The Banshees Of Inisherin is the sad, funny, devastating film of the year
Hype is building ahead of awards season and here is a film that will surely be a contender. With The Banshees Of Inisherin, director Martin McDonagh returns five years on from his Oscar-winning Three Billboards Outside of Ebbing, Missouri, with one of the best films of the year.
It’s set in the 1920s on a small town off the coast of Ireland, where the slow pace of life feels at odds with the civil war happening on the mainland. Pádraic (Colin Farrell), a nice but dim farmer, looks forward to his afternoon chats at the pub with best friend Colm (Brendan Gleeson). One day, he’s shocked to find that Colm simply doesn’t want to be friends anymore, and the small tiff begins to spirtal into a bitter and bloody feud.
Like Three Billboards…, the story blossoms when a small personal matter blows out of all proportion. It’s decidedly funnier than its predecessor, however, serving up clever humour to hook and cook you before the twists get you gasping.
McDonagh’s strength is the slow burn; he brings a lot of seemingly unrelated elements together in a way that knocks you from your seat.

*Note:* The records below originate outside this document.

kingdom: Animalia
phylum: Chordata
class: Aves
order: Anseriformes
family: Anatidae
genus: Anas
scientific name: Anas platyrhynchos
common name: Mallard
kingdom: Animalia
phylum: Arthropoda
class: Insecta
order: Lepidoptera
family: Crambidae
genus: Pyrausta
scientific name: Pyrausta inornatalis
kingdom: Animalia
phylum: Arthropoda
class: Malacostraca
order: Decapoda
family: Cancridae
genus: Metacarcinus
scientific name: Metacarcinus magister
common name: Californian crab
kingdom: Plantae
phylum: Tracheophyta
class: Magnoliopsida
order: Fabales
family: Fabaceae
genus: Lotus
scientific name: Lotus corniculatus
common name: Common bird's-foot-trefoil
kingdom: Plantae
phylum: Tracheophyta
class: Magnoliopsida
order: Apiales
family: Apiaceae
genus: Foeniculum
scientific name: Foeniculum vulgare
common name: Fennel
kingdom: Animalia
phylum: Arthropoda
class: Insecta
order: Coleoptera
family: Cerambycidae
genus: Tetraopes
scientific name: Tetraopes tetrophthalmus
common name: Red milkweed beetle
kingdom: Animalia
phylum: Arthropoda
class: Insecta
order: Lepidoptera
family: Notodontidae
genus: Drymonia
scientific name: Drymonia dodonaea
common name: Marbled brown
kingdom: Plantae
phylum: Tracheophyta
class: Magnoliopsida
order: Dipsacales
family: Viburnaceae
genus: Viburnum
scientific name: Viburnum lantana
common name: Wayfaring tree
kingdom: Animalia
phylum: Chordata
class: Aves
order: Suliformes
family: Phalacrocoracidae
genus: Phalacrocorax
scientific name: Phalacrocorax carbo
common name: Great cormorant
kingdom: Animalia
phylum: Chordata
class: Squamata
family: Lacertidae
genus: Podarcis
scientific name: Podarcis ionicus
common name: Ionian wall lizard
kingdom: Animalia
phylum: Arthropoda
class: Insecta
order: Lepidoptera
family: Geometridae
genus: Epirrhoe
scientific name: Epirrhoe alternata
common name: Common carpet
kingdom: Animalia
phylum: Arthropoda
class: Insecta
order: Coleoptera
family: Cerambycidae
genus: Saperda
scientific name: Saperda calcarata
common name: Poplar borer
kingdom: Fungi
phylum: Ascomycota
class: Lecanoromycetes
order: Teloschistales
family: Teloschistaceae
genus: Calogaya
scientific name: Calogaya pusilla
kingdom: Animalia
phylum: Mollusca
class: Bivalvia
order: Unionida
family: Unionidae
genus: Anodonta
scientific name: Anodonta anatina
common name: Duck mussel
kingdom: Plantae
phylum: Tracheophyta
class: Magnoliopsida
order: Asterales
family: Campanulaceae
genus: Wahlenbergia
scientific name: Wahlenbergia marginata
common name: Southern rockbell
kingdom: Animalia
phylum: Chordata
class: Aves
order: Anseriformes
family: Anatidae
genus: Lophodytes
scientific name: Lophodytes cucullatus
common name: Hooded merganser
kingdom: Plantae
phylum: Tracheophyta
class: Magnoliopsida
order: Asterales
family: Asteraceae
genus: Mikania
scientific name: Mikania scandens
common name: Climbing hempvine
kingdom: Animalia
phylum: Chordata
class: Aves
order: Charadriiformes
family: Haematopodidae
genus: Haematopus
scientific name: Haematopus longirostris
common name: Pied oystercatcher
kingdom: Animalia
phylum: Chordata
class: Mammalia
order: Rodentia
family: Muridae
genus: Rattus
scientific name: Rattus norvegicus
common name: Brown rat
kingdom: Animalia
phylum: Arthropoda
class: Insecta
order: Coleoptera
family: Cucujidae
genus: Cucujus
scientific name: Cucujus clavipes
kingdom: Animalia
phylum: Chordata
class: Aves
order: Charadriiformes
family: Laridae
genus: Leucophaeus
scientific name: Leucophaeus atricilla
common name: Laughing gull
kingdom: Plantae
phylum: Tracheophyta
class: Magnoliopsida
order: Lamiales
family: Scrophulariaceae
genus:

There’s also a topicality to the psychological turmoil unfolding: characters ponder legacy, art, and the merits of being nice without ever feeling dense. For a film set a century ago, it feels incredibly now.
Gleeson and Farrell have both worked with McDonagh before, most memorably in 2008’s In Bruges. These are different characters with a different dynamic, but the chemistry is still absolute magic. Gleeson gets the bigger laughs with Colm, a simmering pot of self-pity whose dismissal of his friend hides a deep-rooted fear of being forgotten. But it’s a tribute to both performances that your sympathies will likely shift several times before the end.
There are also wonderfully passionate supporting turns from Kerry Condon as Pádraic’s sister Siobhán and Barry Keoghan as village idiot Dominic.
A hilarious and dark morality tale, The Banshees of Inisherin makes a huge impression. Let’s hope its journey continues through Oscar season 2023.